Consumer boycotts can take various forms and be over various issues. In Europe and the U.S., they often occur over perceived immoral or unjust actions by companies, including safety concerns, actions in developing countries, poor environmental records, and the mistreatment of workers. Examples of these could be the boycotts against Nestle in the late 1990s and the more famous protests against Nike over its labor practices.

Japanese companies can expect a certain chill whilst doing business in China over the coming months, even if Beijing doesn’t take any public formal economic action against Japan.  The Chinese media has been suggesting that formal action may be in the cards, and with China accounting for nearly 20% of Japan’s exports, there is a lot at stake.

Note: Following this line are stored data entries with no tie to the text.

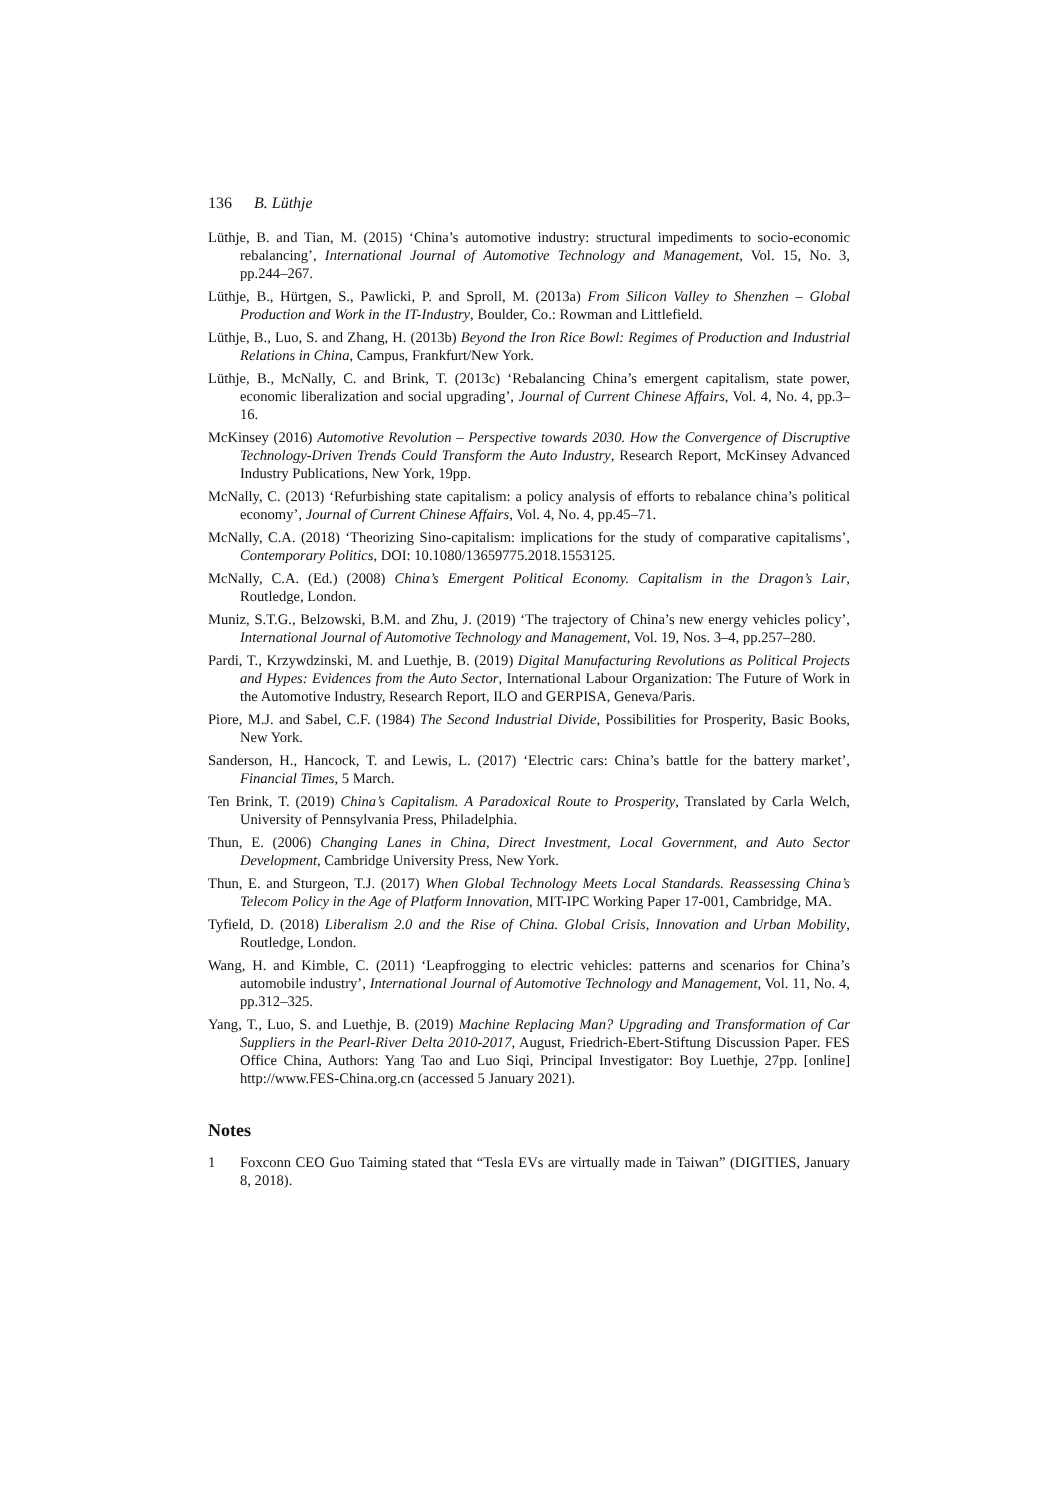136 B. Lüthje
Lüthje, B. and Tian, M. (2015) ‘China’s automotive industry: structural impediments to socio-economic rebalancing’, International Journal of Automotive Technology and Management, Vol. 15, No. 3, pp.244–267.
Lüthje, B., Hürtgen, S., Pawlicki, P. and Sproll, M. (2013a) From Silicon Valley to Shenzhen – Global Production and Work in the IT-Industry, Boulder, Co.: Rowman and Littlefield.
Lüthje, B., Luo, S. and Zhang, H. (2013b) Beyond the Iron Rice Bowl: Regimes of Production and Industrial Relations in China, Campus, Frankfurt/New York.
Lüthje, B., McNally, C. and Brink, T. (2013c) ‘Rebalancing China’s emergent capitalism, state power, economic liberalization and social upgrading’, Journal of Current Chinese Affairs, Vol. 4, No. 4, pp.3–16.
McKinsey (2016) Automotive Revolution – Perspective towards 2030. How the Convergence of Discruptive Technology-Driven Trends Could Transform the Auto Industry, Research Report, McKinsey Advanced Industry Publications, New York, 19pp.
McNally, C. (2013) ‘Refurbishing state capitalism: a policy analysis of efforts to rebalance china’s political economy’, Journal of Current Chinese Affairs, Vol. 4, No. 4, pp.45–71.
McNally, C.A. (2018) ‘Theorizing Sino-capitalism: implications for the study of comparative capitalisms’, Contemporary Politics, DOI: 10.1080/13659775.2018.1553125.
McNally, C.A. (Ed.) (2008) China’s Emergent Political Economy. Capitalism in the Dragon’s Lair, Routledge, London.
Muniz, S.T.G., Belzowski, B.M. and Zhu, J. (2019) ‘The trajectory of China’s new energy vehicles policy’, International Journal of Automotive Technology and Management, Vol. 19, Nos. 3–4, pp.257–280.
Pardi, T., Krzywdzinski, M. and Luethje, B. (2019) Digital Manufacturing Revolutions as Political Projects and Hypes: Evidences from the Auto Sector, International Labour Organization: The Future of Work in the Automotive Industry, Research Report, ILO and GERPISA, Geneva/Paris.
Piore, M.J. and Sabel, C.F. (1984) The Second Industrial Divide, Possibilities for Prosperity, Basic Books, New York.
Sanderson, H., Hancock, T. and Lewis, L. (2017) ‘Electric cars: China’s battle for the battery market’, Financial Times, 5 March.
Ten Brink, T. (2019) China’s Capitalism. A Paradoxical Route to Prosperity, Translated by Carla Welch, University of Pennsylvania Press, Philadelphia.
Thun, E. (2006) Changing Lanes in China, Direct Investment, Local Government, and Auto Sector Development, Cambridge University Press, New York.
Thun, E. and Sturgeon, T.J. (2017) When Global Technology Meets Local Standards. Reassessing China’s Telecom Policy in the Age of Platform Innovation, MIT-IPC Working Paper 17-001, Cambridge, MA.
Tyfield, D. (2018) Liberalism 2.0 and the Rise of China. Global Crisis, Innovation and Urban Mobility, Routledge, London.
Wang, H. and Kimble, C. (2011) ‘Leapfrogging to electric vehicles: patterns and scenarios for China’s automobile industry’, International Journal of Automotive Technology and Management, Vol. 11, No. 4, pp.312–325.
Yang, T., Luo, S. and Luethje, B. (2019) Machine Replacing Man? Upgrading and Transformation of Car Suppliers in the Pearl-River Delta 2010-2017, August, Friedrich-Ebert-Stiftung Discussion Paper. FES Office China, Authors: Yang Tao and Luo Siqi, Principal Investigator: Boy Luethje, 27pp. [online] http://www.FES-China.org.cn (accessed 5 January 2021).
Notes
1 Foxconn CEO Guo Taiming stated that “Tesla EVs are virtually made in Taiwan” (DIGITIES, January 8, 2018).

However, such measures can be troublesome under World Trade Organization (WTO) obligations and tend to damage a country’s reputation.  The punishment of Japan through rare-earth export restrictions in 2010 is an example of the more extreme national level action, but the backlash against China was damaging.  Other than private consumer led boycotts and formal national policy boycotts, however, China has a powerful third option.

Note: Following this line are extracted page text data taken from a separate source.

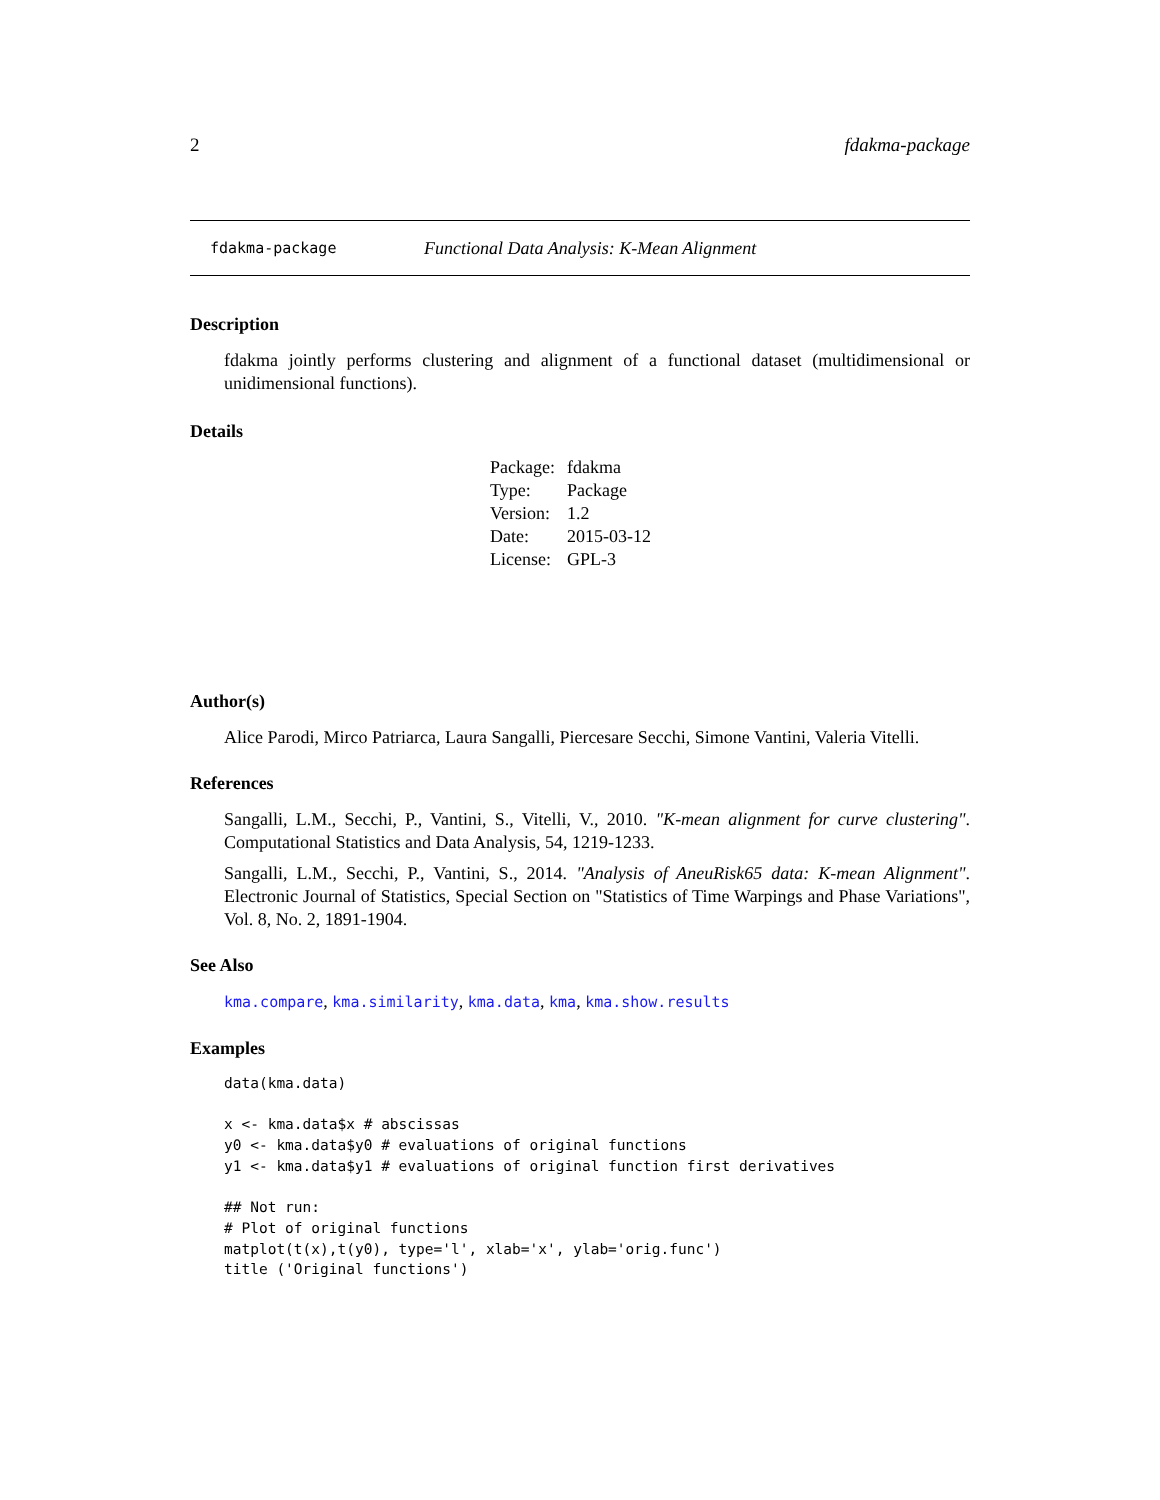2 fdakma-package
fdakma-package Functional Data Analysis: K-Mean Alignment
Description
fdakma jointly performs clustering and alignment of a functional dataset (multidimensional or unidimensional functions).
Details
| Package: | fdakma |
| Type: | Package |
| Version: | 1.2 |
| Date: | 2015-03-12 |
| License: | GPL-3 |
Author(s)
Alice Parodi, Mirco Patriarca, Laura Sangalli, Piercesare Secchi, Simone Vantini, Valeria Vitelli.
References
Sangalli, L.M., Secchi, P., Vantini, S., Vitelli, V., 2010. "K-mean alignment for curve clustering". Computational Statistics and Data Analysis, 54, 1219-1233.
Sangalli, L.M., Secchi, P., Vantini, S., 2014. "Analysis of AneuRisk65 data: K-mean Alignment". Electronic Journal of Statistics, Special Section on "Statistics of Time Warpings and Phase Variations", Vol. 8, No. 2, 1891-1904.
See Also
kma.compare, kma.similarity, kma.data, kma, kma.show.results
Examples
data(kma.data)

x <- kma.data$x # abscissas
y0 <- kma.data$y0 # evaluations of original functions
y1 <- kma.data$y1 # evaluations of original function first derivatives

## Not run:
# Plot of original functions
matplot(t(x),t(y0), type='l', xlab='x', ylab='orig.func')
title ('Original functions')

Unofficial boycotts are possible in China because of the power of State Owned Enterprises (SOEs) and the wider public sector in the economy.  Without announcing formal measures which are difficult given WTO rules, there has been a documented effect on trade and sales from nations as well as corporations which have displeased China.  This can be in the form of web restrictions such as that currently affecting the free Bloomberg website in mainland China (after Bloomberg published a damaging expose on Xi Jinping’s extended family wealth) or in unpublished policies at state companies (there have been reports that sales of Bloomberg Terminals have plummeted in China). 

In fact, two academics at the University of Goettingen in Germany published a discussion paper looking at the effect on trade when a foreign country angers Beijing by arranging official meetings with the Dalai Lama.  Fuchs and Klann, the paper’s authors, find a definite pattern whereby a country’s exports to China will fall by 8.1% or 16.9% (depending on method of measurement) and will remain depressed for two years after such an event.  The paper finds that heavy machinery and transport equipment are the sectors most consistently hit by such “unofficial” boycotts.  Needless to say, these sectors in China involve many state owned players (transport and infrastructure development).

Yet despite China’s growing clout in international economics, the boycott/consumer action sword can cut both ways.  Whilst Japan is the current target of action in the mainland and Hong Kong, companies from all nations are being made more aware of the particularities of political risk in China – and will also remember the recent experiences of Carrefour and MacDonald’s.  Investment decisions are affected by risk, and a company’s costs are increased if insurance premiums rise. Even shutting down facilities for a week or two is damaging to a corporation. 

Foreign firms do provide employment in China and also pay taxes, as well as deliver products which Chinese consumers usually seem keen to own.  What’s more, Japanese consumers buy Chinese made products too; a tit-for-tat boycott war will harm both sides, and many companies (not just Japanese ones) considering investment in China may now be looking at other options.  It is now well known that strong economic relationships before WWI didn’t stop the march to war, but they can’t have hurt. Let’s hope that cooler heads will prevail.